Information for Healthcare Professionals
Haloperidol (marketed as Haldol, Haldol Decanoate and Haldol Lactate)
FDA ALERT [9/2007]: This Alert highlights revisions to the labeling for haloperidol (marketed as Haldol, Haldol Decanoate and Haldol Lactate). The updated labeling includes WARNINGS stating that Torsades de Pointes and QT prolongation have been observed in patients receiving haloperidol, especially when the drug is administered intravenously or in higher doses than recommended. Haloperidol is not approved for intravenous use.
This advisory addresses the risk of QT prolongation and Torsades de Pointes (TdP) in patients treated with haloperidol (a butryphenone antipsychotic), especially when given intravenously.
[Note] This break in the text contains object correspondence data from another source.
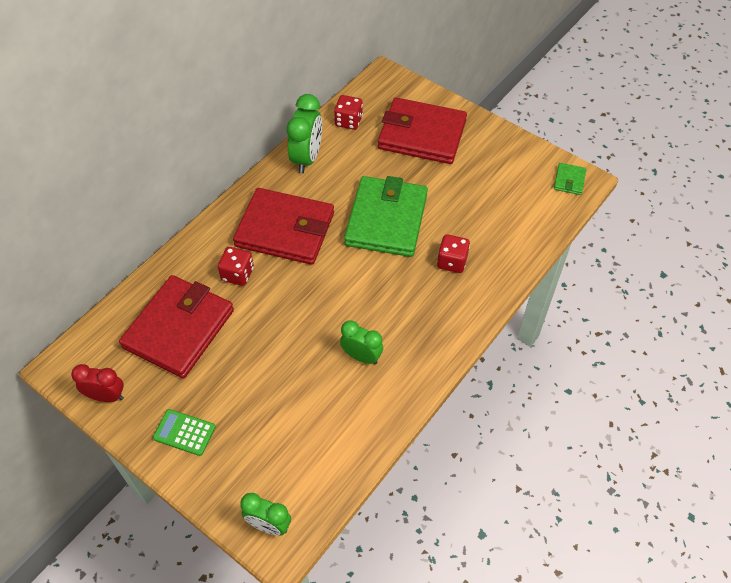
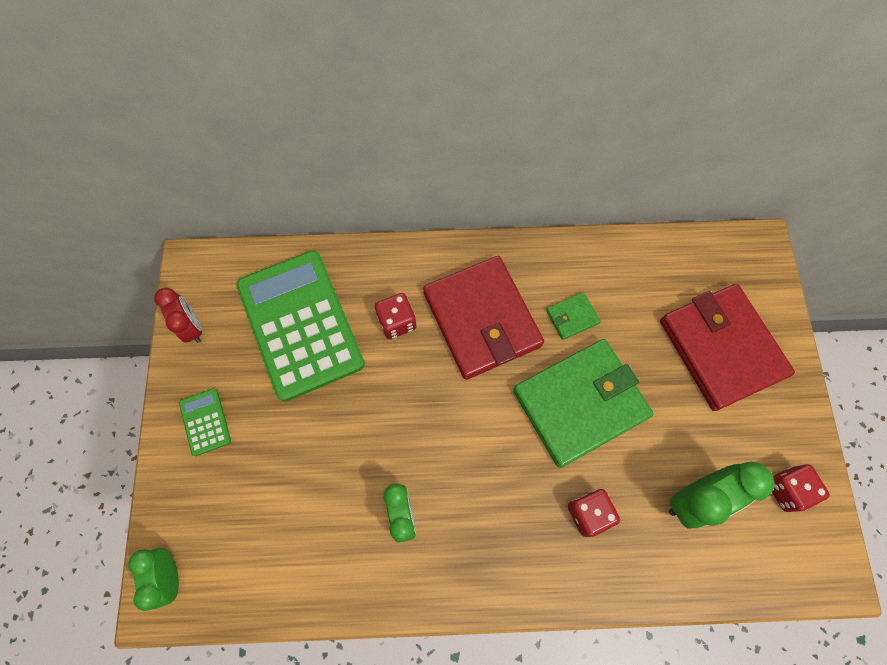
camera: 50 degrees right, 15 degrees up
red wallet [119,275,234,378] -> green calculator [236,250,365,402]
green clock [287,94,322,174] -> green clock moved to [669,462,775,529]
red dice [334,95,363,130] -> red dice moved to [772,464,830,512]
green wallet [554,163,586,195] -> green wallet moved to [546,292,601,340]

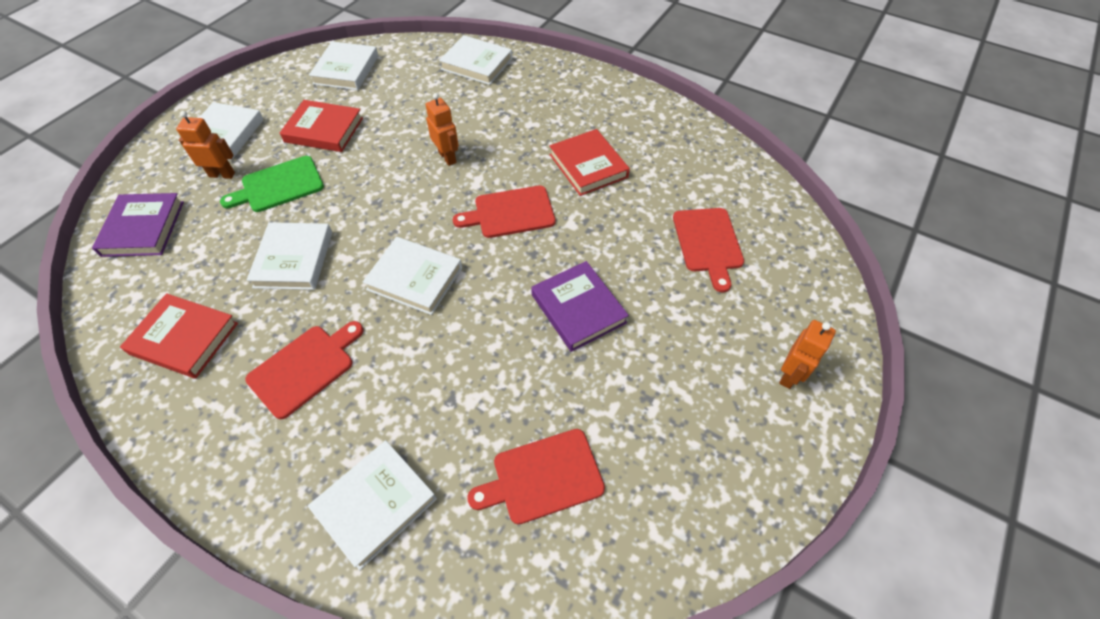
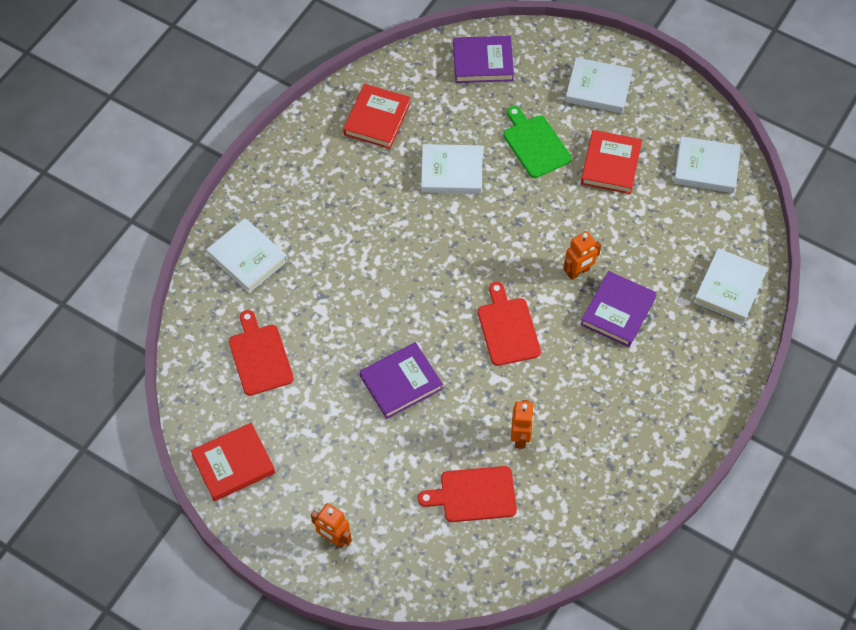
camera: 90 degrees right, 5 degrees up
orange robot [176,111,235,179] -> orange robot moved to [511,400,534,449]
red cutting board [245,321,363,419] -> none
white book [363,237,462,315] -> none
red book [549,129,630,196] -> red book moved to [190,423,275,501]
none -> purple book [581,271,657,347]

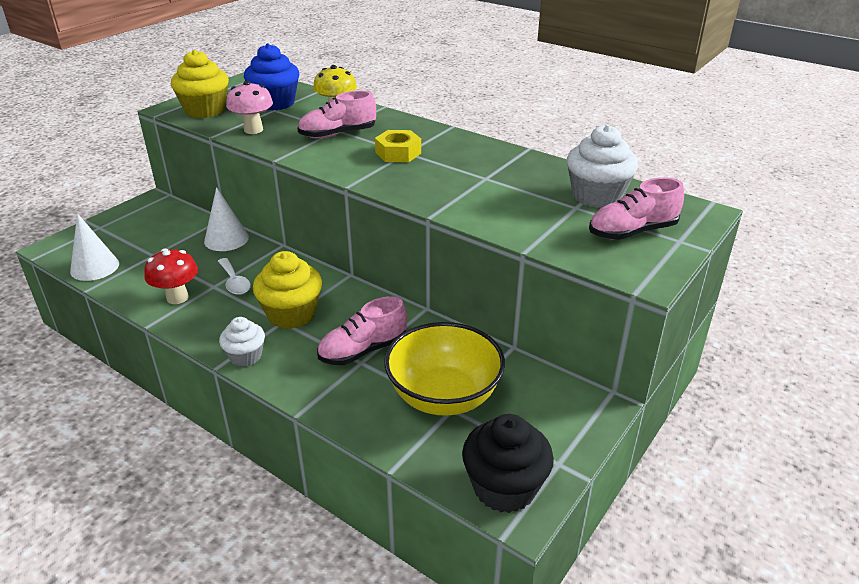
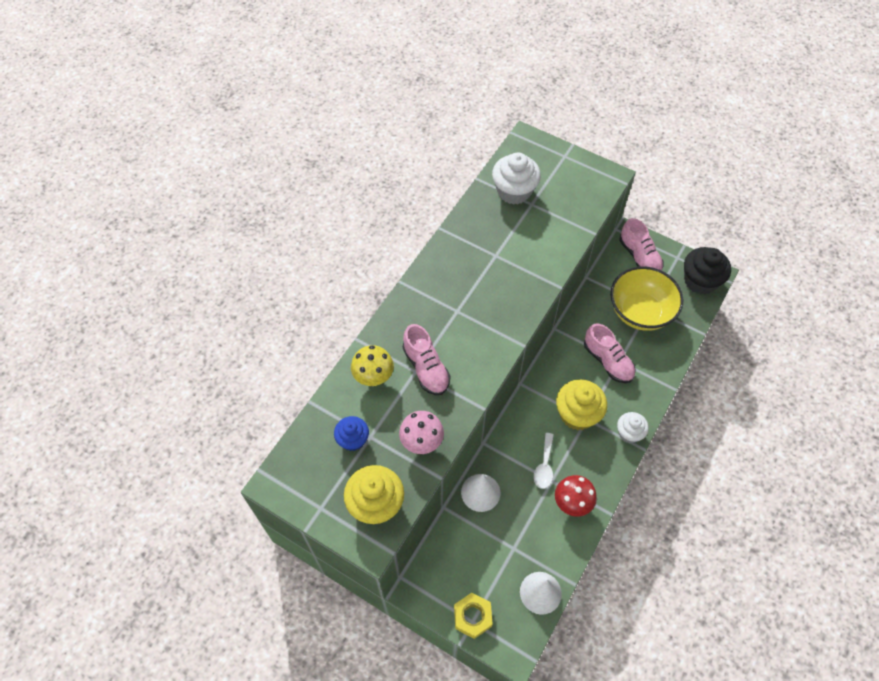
camera: 95 degrees left, 25 degrees up
white spoon [218,258,251,295] -> white spoon turned 135 degrees clockwise [534,433,554,489]
blue cupcake [244,43,299,111] -> blue cupcake [334,416,369,451], size x0.61
yellow nut [375,130,421,162] -> yellow nut moved to [454,593,492,639]
pink shoe [589,177,684,240] -> pink shoe moved to [619,218,664,271]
Recommendations and considerations for healthcare professionals:
Although injectable haloperidol is approved by the FDA only for intramuscular injection, there is considerable evidence from the medical literature that intravenous administration of haloperidol is a relatively common “off-label” clinical practice, primarily for treatment of severe agitation in intensive care units. Due to a number of case reports of sudden death, TdP and QT prolongation in patients treated with haloperidol (especially when the drug is given intravenously or at doses higher than recommended), the sponsor has updated the labeling for haloperidol. The updated WARNINGS note that:
* Higher doses and intravenous administration of haloperidol appear to be associated with a higher risk of QT prolongation and TdP.
* Although cases of sudden death, TdP and QT prolongation have been reported even in the absence of predisposing factors, particular caution is advised in treating patients using any formulation of haloperidol who:
o have other QT-prolonging conditions, including electrolyte imbalance (particularly hypokalemia and hypomagnesemia),
o have underlying cardiac abnormalities, hypothyroidism, or familial long QT syndrome, or
o are taking drugs known to prolong the QT interval.
* Because of this risk of TdP and QT prolongation, ECG monitoring is recommended if haloperidol is given intravenously.
* Haloperidol is not approved for intravenous administration.
There are at least 28 case reports of QT prolongation and TdP in the medical literature, some with fatal outcome in the context of off-label intravenous use of haloperidol. In addition to these cases, case-control studies have demonstrated a dose-response relationship between intravenous haloperidol dose and subsequent TdP. Based on this information, as well as the biologic plausibility of QT prolongation with intravenous haloperidol, FDA has strengthened warnings in the haloperidol labeling with regard to the risk of TdP and QT prolongation with intravenous haloperidol use.
At the request of the Pharmacovigilance Department of the Italian Drug Agency (AIFA), the sponsor (Johnson & Johnson) performed two post-marketing analyses of QT interval prolongation and TdP with haloperidol administration (oral or injectable). In one analysis, the sponsor searched their Benefit Risk Management worldwide safety database for QT prolongation -related adverse event reports received through June 30, 2005. This search identified 229 reports, many of which the sponsor described as confounded by concomitant QT-prolonging drugs or medical conditions. The reports included 73 cases of TdP, eleven of which were fatal. Eight of the eleven fatal cases involved intravenous administration of various doses of haloperidol.
In March 2007 the sponsor submitted to FDA the results of a second post-marketing investigation conducted for the Italian drug authority1. This report examined cardiac adverse events with haloperidol decanoate received by the sponsor as of July 30, 2005. The sponsor found thirteen reports including TdP, QT prolongation, ventricular arrhythmias and/or sudden death.
Based on case reports alone, we are unable to estimate the frequency with which QT prolongation or TdP occur following administration of these drugs.